According to Siadat, SK’s main tool for improving the businesses it buys is “instilling a culture of accountability, speed, and simplicity.”

That may sound obvious. But Siadat claims these qualities are lacking in the operations SK wrests from chemical giants. “In the chemical industry, there are a lot of big companies that were certainly known for innovation and product technology leadership that have grown to become larger and larger conglomerates,” he says. Such firms build bureaucracies that “change the culture to an inwardly focused orientation. A lot of energy and costs are spent to fulfill internal requirements.”

Michael J. Shannon, global chair of chemicals and performance technologies at the consulting firm KPMG, agrees that changing the culture can lead to big improvements. “A lot of it is the entrepreneurial spirit that gets created when some of these companies get freed up from a larger entity,” he says.

According to Siadat, SK’s reforms have yielded tangible results at the firms it owns. Solutia’s nylon business, for example, lost more than $500 million before taxes in 2008, the year before SK acquired it. SK renamed it Ascend and started making cultural changes. The business earned about $350 million by 2010.

Siadat prefers cultivation to mere cost cutting. He points to Chemtura’s polymer additives business, now called Addivant. “The polymer additives industry, as a whole, has been an industry where there hasn’t been any innovation for 10 years,” he says. “The focus has been on costs. You can’t cut forever. You end up having nothing.”

Instead, SK refocused Addivant on technology. Now, a new nonylphenol-free phosphite antioxidant, used in polyethylene packaging, is winning regulatory approvals for food contact applications.

To SK, cultivating a business often means spending money on it.

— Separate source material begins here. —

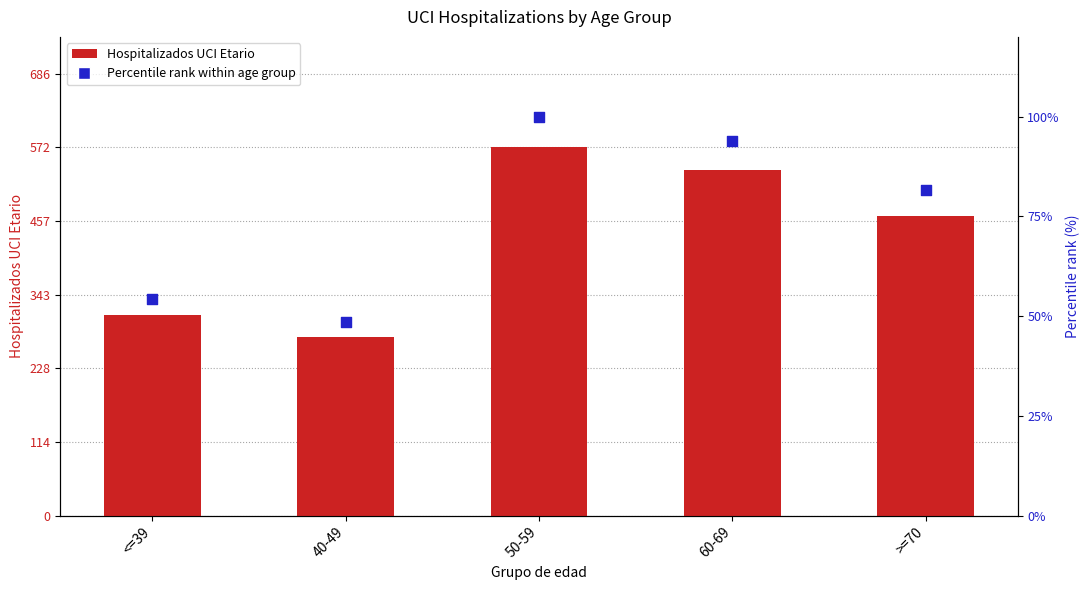

What is the total value across all series at 60-69?

630.9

It is helping Ascend build a $1.2 billion propane dehydrogenation plant at its Alvin, Texas, complex. The resultant propylene will be used to make acrylonitrile, a precursor to nylon 6,6.

The formula seems to be working for SK, its investors, and its constituent companies. In fact, it is perhaps a good lesson for companies of every stripe. “We can have very high returns by just making a better business rather than buying low and selling high,” Siadat says.